As an industry, it benefits us to share in the technology that does fit our industry and as such I thought I would share with you all a new app on the market that does just that. As assistants, we all know that on any given day we can get asked to run an errand as simple as popping out to pick up some morning tea for the team, to something as annoying as doing a trip to the airport to collect your boss’ iPad that ‘accidently’ got left on the plane.  A couple of weeks ago I had the privilege of being introduced to Blair Smith, founder and CEO of GoFetch. Originally known as MyPA, GoFetch is the new go-to app on the market that allows you to have a ‘Fetcher’ pick up anything and everything, at any time of the day, for a minimal cost. Unlike traditional courier companies, GoFetch is a bit like Uber for things – with a huge fleet of ‘Fetchers’ on the books. You book your job, it’s seen by thousands of Fetchers, picked up by the closest in the area using their own transport and delivered to the nominated location in your nominated time frame. Unlike traditional courier companies that have limitations on contracts, job volumes, the type of items and even delivery time frames, GoFetch allows you to track your Fetcher in real time as they pick up or deliver your item and even chat with them along the way.  With the tagline “Deliver your life back”, it couldn’t be more accurate. We all know we’re on call outside of traditional working hours – so is GoFetch. And with all this doom and gloom looming over our heads that AI will take over, it’s more important than ever now to show how valuable we are! There are never enough hours in the day to get everything done that we need to, but with the ability to essentially delegate out your errands, in a more cost-effective way than a traditional courier company, you’re opening yourself up to the bigger responsibilities, that essentially come with that ‘Business Partner’ role and title. So why not give away the dry cleaning and the odd drop offs of things to the boss’ house, and focus on the project work, I say.

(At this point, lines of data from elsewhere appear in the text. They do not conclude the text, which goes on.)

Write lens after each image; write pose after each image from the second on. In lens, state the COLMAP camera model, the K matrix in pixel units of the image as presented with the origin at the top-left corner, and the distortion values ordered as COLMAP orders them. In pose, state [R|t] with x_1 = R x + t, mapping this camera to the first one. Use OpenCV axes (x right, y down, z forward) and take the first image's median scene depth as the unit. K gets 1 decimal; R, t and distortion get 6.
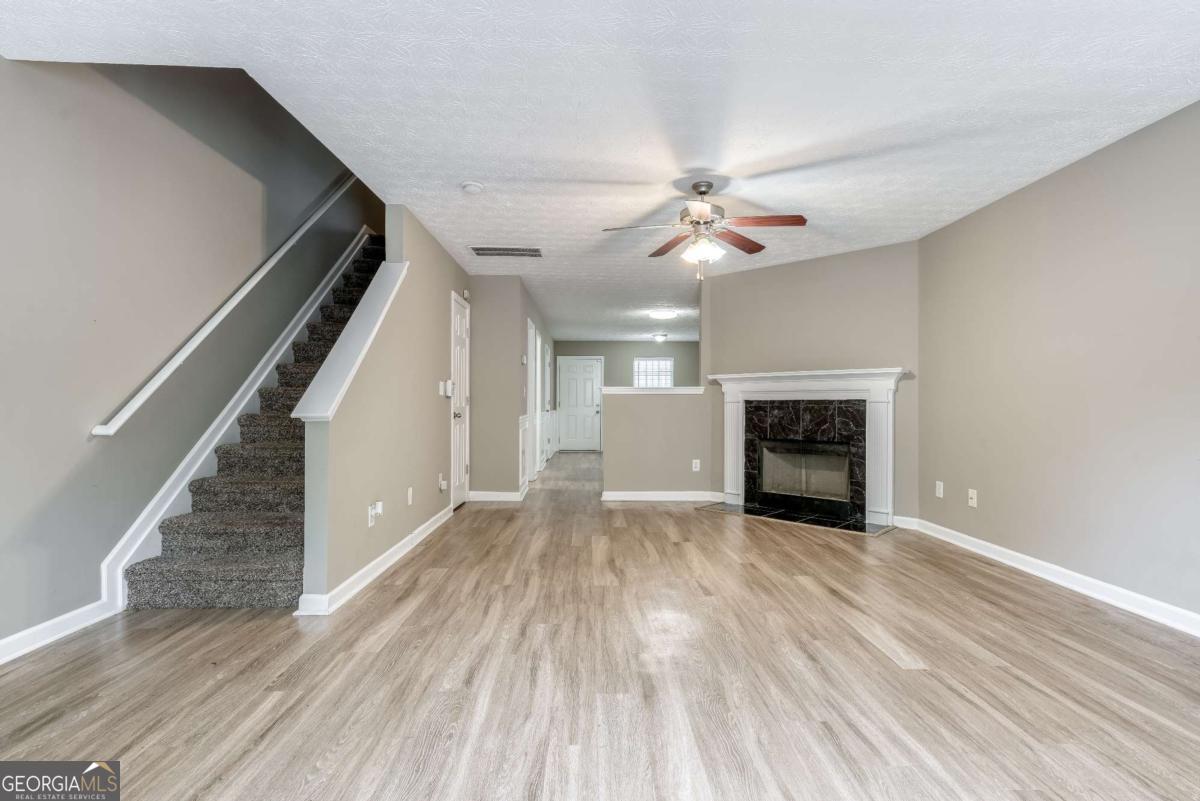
lens RADIAL K [[594.2, 0, 600.0], [0, 594.2, 400.5], [0, 0, 1]] dist [0.033499, 0.000073]
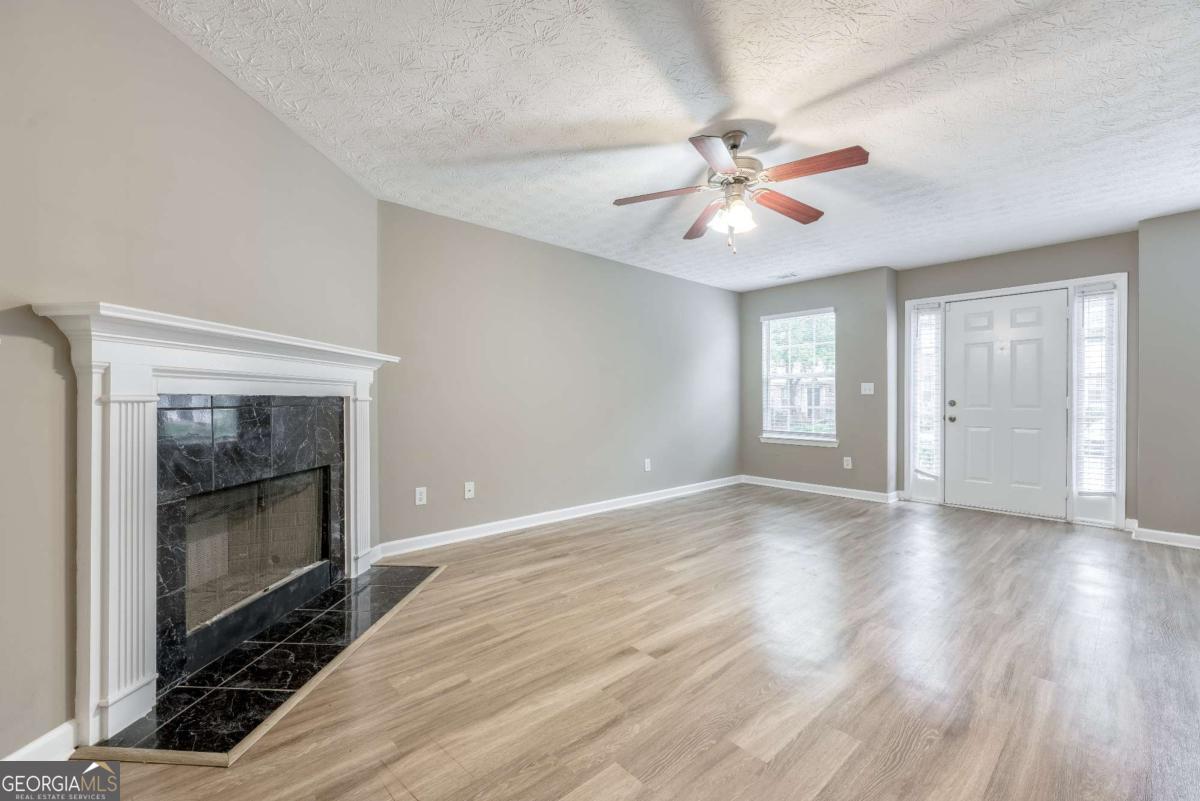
lens RADIAL K [[481.0, 0, 612.0], [0, 481.0, 400.3], [0, 0, 1]] dist [-0.002554, -0.000046]
pose [[-0.659922, -0.004220, 0.751323, -0.149015], [-0.006733, 0.999977, -0.000297, 0.000886], [-0.751304, -0.005255, -0.659935, 1.085559]]
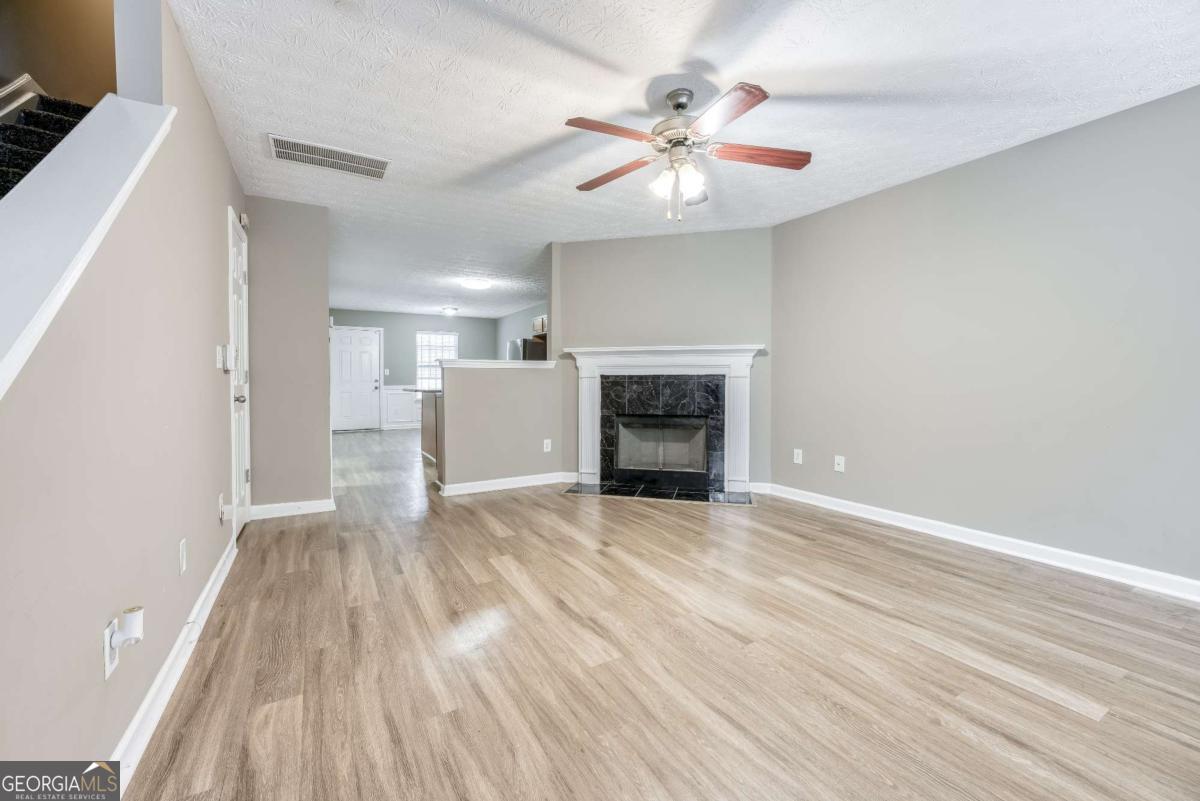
lens RADIAL K [[490.3, 0, 600.0], [0, 490.3, 385.3], [0, 0, 1]] dist [-0.002727, 0.000119]
pose [[0.871798, -0.011595, 0.489728, -0.160513], [0.000984, 0.999759, 0.021919, -0.001584], [-0.489864, -0.018627, 0.871600, 0.343044]]
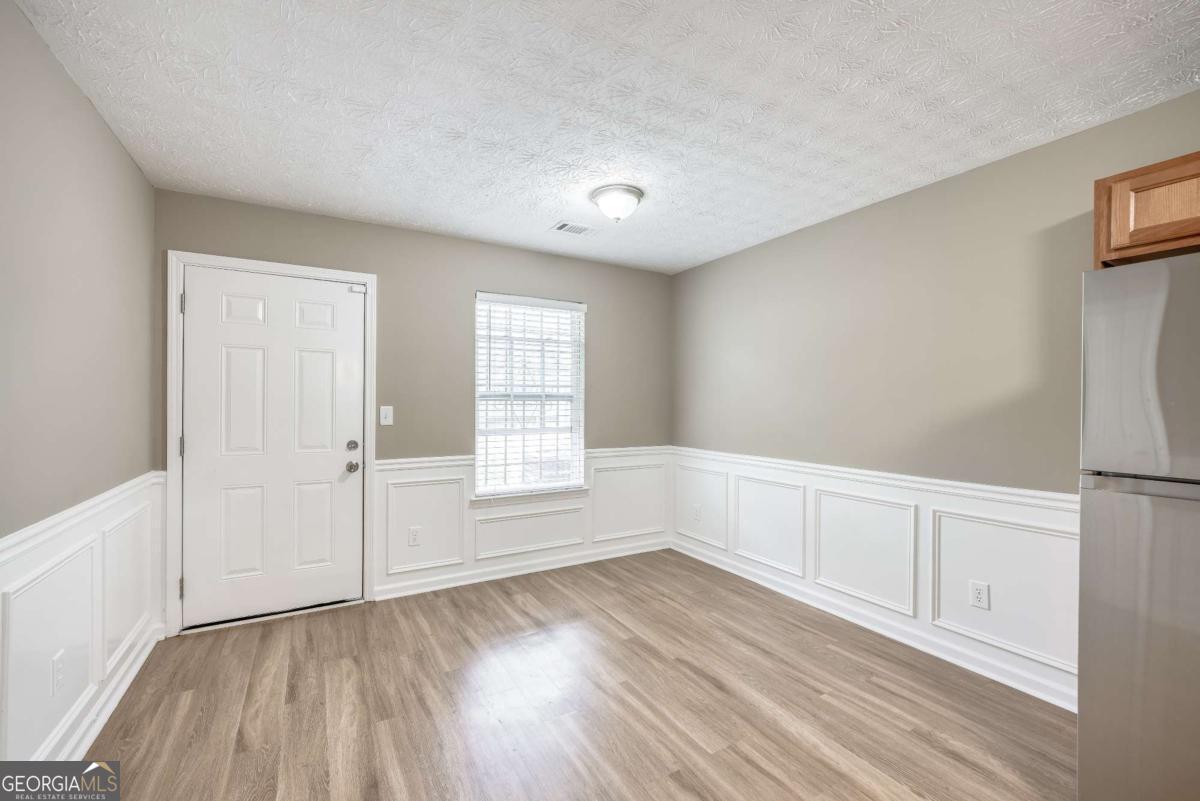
lens RADIAL K [[485.8, 0, 595.5], [0, 485.8, 404.2], [0, 0, 1]] dist [0.002037, 0.000204]
pose [[0.868706, 0.000195, 0.495329, -0.039005], [-0.003598, 0.999976, 0.005915, -0.027006], [-0.495316, -0.006921, 0.868686, 1.595526]]
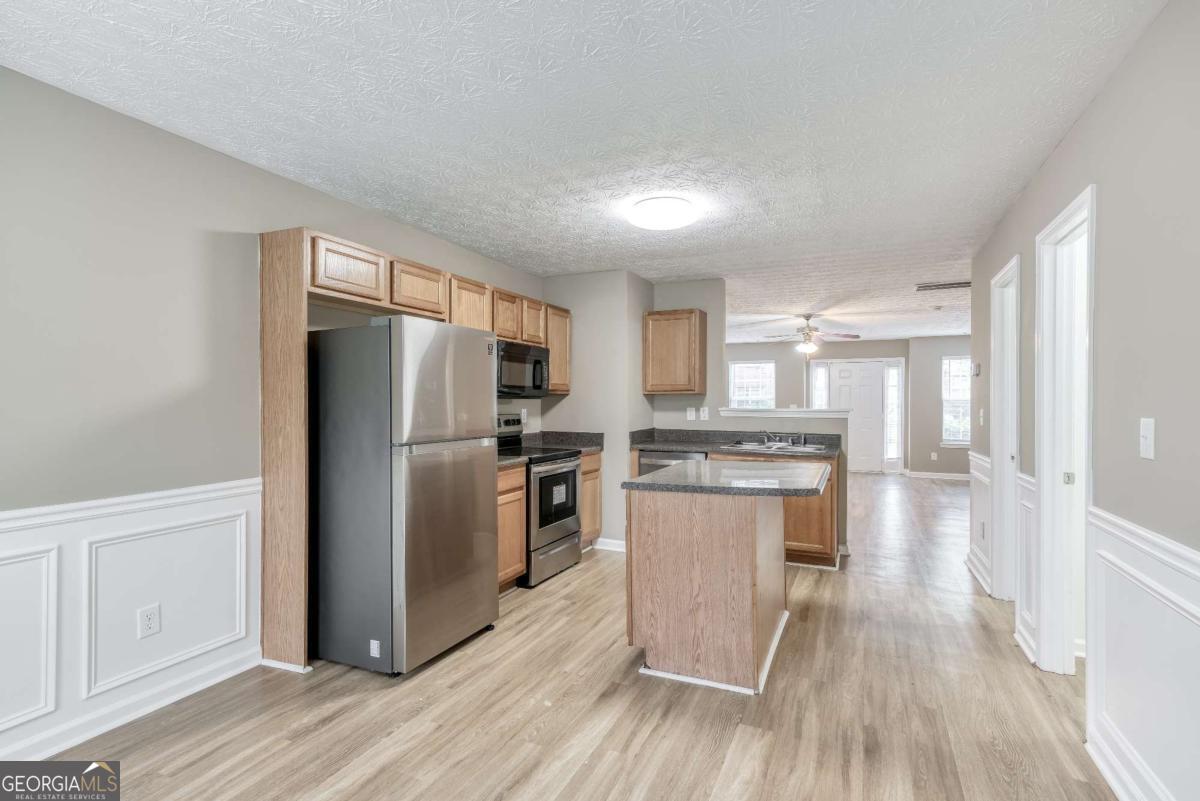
lens RADIAL K [[553.6, 0, 624.9], [0, 553.6, 405.4], [0, 0, 1]] dist [0.020277, 0.000372]
pose [[-0.911716, -0.008368, 0.410737, -0.037456], [-0.006322, 0.999960, 0.006341, -0.026957], [-0.410773, 0.003184, -0.911732, 2.000353]]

As I was writing this blog, I asked Blair, as a developer of one of these technologies that is changing the face of our industry, what his take was on artificial intelligence and whether he thought it would actually ever take over the EA/PA role in the future. His response was simple, “you can’t take the P out of PA!”, which I LOVE and goes back to the argument that the roles that are uniquely human will always be required. “There are a lot of intangible and human factors included in a working relationship with an Office Manager, Personal Assistant or Executive Assistant” he explained, “and these will not be easily replaced by technology.” He agreed with me in that “there are still many years ahead for us where technology will complement the PA/EA role, without it necessarily being taken over”. So why not use GoFetchto pick up your boss’ tux for that up-coming Gala ball, or use apps like Skip to pre-order the coffees and have them ready and waiting when you arrive at the café? “The use of these technologies is not tantamount to the replacement of a PA/EA’s role. On the contrary, they make the PA/EA look good!” Blair explains. With so many new tools out there at our disposal now, if you do some research and look for the some good recommendations to choose the right ones, these AI’s and technologies should be helpful to us rather than a hindrance. So, with all the doom and gloom that our roles will be no longer, quite frankly I’m over all the hype. Blair sums it up perfectly, “they (AI) can add genuine value very quickly and make for a wonderful, cheap and effective out-sourced labour model that allows the EA to be on site and on call for the more pressing and human elements of their role, whilst tapping into the emerging sharing economy for the leg work. The careful selection of some good apps and technologies could make a good EA indispensable”. Blair, you couldn’t be more right.